=== TASK DETAILS ===
For every line of the records below that holds "relative", add one. Give only the final total.

Collected data entries
● ● ●

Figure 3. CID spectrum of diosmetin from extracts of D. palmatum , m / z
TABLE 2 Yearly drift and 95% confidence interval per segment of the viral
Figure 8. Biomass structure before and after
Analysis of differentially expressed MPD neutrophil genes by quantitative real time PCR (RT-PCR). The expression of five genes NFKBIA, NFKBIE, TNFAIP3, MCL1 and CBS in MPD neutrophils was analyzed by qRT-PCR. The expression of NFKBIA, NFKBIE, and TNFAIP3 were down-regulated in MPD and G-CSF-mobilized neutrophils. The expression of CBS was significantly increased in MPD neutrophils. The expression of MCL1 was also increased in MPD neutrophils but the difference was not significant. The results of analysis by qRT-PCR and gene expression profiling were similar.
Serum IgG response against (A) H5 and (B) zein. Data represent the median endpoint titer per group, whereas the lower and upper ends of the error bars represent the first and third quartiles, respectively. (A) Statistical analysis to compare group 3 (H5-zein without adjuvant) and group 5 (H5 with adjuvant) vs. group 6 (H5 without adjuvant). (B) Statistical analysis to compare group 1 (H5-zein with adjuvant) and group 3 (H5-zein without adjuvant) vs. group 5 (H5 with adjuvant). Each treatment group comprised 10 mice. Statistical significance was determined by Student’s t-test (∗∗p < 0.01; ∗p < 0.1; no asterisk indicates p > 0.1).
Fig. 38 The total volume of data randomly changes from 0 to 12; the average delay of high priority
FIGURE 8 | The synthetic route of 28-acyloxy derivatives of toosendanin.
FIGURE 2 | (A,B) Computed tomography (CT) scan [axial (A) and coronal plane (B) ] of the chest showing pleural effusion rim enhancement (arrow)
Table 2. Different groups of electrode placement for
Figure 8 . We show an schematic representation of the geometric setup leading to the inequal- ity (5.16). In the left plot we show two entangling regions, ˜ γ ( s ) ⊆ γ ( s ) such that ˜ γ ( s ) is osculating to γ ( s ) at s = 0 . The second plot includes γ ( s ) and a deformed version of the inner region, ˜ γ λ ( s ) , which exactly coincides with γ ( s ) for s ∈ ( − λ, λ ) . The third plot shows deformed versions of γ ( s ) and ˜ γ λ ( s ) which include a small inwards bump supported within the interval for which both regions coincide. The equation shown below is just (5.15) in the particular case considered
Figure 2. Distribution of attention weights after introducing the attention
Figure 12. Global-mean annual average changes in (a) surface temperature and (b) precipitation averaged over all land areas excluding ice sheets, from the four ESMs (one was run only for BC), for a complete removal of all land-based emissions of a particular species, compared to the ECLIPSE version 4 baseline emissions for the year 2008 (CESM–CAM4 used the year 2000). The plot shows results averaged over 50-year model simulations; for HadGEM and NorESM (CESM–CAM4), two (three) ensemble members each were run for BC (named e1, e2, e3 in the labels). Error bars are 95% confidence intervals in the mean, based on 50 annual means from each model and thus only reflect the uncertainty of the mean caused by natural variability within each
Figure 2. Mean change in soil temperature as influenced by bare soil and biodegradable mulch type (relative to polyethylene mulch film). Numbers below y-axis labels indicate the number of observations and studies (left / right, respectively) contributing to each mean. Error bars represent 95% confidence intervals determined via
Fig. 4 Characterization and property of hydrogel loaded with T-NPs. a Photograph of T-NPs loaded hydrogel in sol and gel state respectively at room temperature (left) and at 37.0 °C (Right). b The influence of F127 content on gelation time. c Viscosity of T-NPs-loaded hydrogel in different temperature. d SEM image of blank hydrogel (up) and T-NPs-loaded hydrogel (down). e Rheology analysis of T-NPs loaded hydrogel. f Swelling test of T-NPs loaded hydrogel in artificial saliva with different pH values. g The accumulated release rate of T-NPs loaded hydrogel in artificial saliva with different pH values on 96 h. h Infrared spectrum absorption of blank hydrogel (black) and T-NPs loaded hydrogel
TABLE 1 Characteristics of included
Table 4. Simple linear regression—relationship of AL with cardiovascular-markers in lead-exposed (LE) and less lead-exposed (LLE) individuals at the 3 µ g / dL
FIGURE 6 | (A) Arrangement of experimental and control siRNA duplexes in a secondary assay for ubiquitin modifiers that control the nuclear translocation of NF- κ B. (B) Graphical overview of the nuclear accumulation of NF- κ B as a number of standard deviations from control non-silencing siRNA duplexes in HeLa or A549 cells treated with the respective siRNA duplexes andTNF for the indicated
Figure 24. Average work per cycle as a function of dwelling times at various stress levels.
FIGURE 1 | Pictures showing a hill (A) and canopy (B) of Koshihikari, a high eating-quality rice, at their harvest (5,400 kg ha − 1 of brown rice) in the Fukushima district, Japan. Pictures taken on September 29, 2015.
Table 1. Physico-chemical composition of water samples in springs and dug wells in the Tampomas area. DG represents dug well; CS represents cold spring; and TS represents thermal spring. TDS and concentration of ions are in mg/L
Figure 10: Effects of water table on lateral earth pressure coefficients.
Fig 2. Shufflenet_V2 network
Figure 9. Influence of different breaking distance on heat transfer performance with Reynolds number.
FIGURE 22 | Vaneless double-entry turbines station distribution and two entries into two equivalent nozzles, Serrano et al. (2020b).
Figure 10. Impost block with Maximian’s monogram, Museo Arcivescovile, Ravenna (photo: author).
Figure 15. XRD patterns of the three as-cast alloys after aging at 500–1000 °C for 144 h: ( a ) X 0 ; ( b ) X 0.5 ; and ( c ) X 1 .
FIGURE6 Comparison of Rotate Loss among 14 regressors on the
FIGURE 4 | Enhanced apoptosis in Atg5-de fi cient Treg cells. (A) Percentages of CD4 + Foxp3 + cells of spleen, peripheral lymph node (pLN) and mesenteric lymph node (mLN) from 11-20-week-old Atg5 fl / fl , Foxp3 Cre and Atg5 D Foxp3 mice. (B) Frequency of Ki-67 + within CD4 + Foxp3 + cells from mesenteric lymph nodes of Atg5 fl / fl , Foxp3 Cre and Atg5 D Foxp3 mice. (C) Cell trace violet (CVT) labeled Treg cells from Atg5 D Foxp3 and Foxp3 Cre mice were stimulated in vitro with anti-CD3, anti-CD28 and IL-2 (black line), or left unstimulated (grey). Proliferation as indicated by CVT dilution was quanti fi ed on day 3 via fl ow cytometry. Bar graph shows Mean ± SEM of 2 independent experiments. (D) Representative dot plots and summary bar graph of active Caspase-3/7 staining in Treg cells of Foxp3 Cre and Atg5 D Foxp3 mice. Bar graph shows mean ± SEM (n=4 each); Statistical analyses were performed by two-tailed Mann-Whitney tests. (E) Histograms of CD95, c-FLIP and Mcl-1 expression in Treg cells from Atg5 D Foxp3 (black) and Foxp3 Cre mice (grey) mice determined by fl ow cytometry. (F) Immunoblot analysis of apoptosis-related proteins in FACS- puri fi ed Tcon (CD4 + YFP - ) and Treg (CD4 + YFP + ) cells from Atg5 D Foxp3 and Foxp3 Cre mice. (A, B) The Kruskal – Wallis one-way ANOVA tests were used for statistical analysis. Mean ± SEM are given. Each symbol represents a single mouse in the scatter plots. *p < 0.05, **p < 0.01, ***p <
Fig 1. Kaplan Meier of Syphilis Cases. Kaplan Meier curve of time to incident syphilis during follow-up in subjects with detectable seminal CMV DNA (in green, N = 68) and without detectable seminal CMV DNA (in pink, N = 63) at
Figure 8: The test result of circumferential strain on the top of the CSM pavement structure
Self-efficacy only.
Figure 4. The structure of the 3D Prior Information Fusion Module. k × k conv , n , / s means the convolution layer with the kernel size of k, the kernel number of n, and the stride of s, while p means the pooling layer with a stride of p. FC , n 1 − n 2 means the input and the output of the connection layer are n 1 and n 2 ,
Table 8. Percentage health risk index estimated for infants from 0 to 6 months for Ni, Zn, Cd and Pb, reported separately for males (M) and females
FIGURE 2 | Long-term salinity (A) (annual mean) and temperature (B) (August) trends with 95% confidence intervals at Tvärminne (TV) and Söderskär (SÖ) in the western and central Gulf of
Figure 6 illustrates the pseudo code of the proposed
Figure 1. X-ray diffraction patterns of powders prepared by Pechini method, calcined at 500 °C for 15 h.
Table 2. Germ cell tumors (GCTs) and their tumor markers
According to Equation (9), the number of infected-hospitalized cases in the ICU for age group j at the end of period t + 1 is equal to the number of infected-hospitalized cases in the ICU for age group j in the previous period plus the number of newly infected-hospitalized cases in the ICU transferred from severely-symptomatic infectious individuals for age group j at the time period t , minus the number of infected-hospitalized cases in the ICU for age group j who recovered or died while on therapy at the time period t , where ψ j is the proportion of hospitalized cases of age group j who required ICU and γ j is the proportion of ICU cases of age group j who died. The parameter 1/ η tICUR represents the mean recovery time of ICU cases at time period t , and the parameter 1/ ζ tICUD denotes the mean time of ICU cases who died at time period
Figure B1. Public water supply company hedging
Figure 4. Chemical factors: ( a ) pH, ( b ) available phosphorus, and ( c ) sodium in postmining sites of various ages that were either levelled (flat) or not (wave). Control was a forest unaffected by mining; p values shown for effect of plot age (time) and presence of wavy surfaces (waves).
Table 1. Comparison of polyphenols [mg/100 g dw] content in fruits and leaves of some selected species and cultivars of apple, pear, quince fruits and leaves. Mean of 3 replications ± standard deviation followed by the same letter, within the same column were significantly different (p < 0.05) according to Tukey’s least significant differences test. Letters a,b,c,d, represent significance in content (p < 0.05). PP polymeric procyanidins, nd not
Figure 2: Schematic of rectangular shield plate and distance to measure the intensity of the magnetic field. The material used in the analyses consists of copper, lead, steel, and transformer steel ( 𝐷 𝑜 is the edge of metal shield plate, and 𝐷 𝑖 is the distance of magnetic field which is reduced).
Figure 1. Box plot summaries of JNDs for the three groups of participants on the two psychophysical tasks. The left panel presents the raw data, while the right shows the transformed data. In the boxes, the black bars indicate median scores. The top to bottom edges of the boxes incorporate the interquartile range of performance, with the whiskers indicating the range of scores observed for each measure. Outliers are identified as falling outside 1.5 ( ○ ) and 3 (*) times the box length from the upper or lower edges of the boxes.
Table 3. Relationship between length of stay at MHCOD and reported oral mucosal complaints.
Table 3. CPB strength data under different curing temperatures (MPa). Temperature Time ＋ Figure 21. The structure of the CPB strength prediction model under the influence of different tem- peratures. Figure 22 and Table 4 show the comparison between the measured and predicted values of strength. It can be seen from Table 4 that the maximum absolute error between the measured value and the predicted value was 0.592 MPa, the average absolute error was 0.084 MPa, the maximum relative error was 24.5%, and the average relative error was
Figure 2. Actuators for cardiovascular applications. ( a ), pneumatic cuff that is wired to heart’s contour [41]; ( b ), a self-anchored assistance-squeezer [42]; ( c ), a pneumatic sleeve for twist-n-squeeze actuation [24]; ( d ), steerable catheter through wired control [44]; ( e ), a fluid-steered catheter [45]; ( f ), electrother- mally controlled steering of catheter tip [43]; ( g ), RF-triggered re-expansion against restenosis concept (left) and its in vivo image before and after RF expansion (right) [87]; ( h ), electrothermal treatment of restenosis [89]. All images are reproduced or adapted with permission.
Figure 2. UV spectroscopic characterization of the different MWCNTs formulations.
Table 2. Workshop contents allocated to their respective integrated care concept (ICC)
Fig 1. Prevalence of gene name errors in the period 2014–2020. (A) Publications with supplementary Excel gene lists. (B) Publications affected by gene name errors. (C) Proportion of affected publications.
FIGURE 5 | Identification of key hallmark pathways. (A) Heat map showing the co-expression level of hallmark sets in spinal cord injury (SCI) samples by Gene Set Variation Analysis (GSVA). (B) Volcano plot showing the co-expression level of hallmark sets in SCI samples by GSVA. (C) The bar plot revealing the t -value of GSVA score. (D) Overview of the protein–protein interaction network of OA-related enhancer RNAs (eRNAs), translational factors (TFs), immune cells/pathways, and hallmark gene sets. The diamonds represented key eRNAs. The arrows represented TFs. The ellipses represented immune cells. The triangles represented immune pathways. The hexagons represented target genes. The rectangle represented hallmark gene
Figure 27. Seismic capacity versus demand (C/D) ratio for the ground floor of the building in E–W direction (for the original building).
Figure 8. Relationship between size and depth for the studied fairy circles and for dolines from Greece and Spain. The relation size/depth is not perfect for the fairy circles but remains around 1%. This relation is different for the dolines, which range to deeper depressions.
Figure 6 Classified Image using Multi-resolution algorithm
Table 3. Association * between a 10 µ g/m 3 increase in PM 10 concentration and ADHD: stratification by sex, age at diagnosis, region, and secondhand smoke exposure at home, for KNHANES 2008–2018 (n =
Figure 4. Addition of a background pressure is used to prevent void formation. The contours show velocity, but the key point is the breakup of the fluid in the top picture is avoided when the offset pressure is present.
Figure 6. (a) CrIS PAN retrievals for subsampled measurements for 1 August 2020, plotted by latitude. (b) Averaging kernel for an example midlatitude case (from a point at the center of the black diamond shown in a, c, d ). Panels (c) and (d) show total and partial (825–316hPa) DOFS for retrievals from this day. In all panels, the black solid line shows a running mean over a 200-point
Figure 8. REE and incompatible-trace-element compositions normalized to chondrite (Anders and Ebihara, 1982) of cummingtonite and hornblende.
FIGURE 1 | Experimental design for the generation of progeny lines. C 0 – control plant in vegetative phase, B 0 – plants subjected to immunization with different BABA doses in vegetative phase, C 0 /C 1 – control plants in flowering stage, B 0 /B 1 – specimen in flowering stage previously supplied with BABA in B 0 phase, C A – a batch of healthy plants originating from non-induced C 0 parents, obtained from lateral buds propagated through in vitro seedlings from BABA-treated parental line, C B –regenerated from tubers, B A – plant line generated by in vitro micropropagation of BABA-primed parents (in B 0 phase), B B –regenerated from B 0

● ● ●

=== TASK RESULT ===
2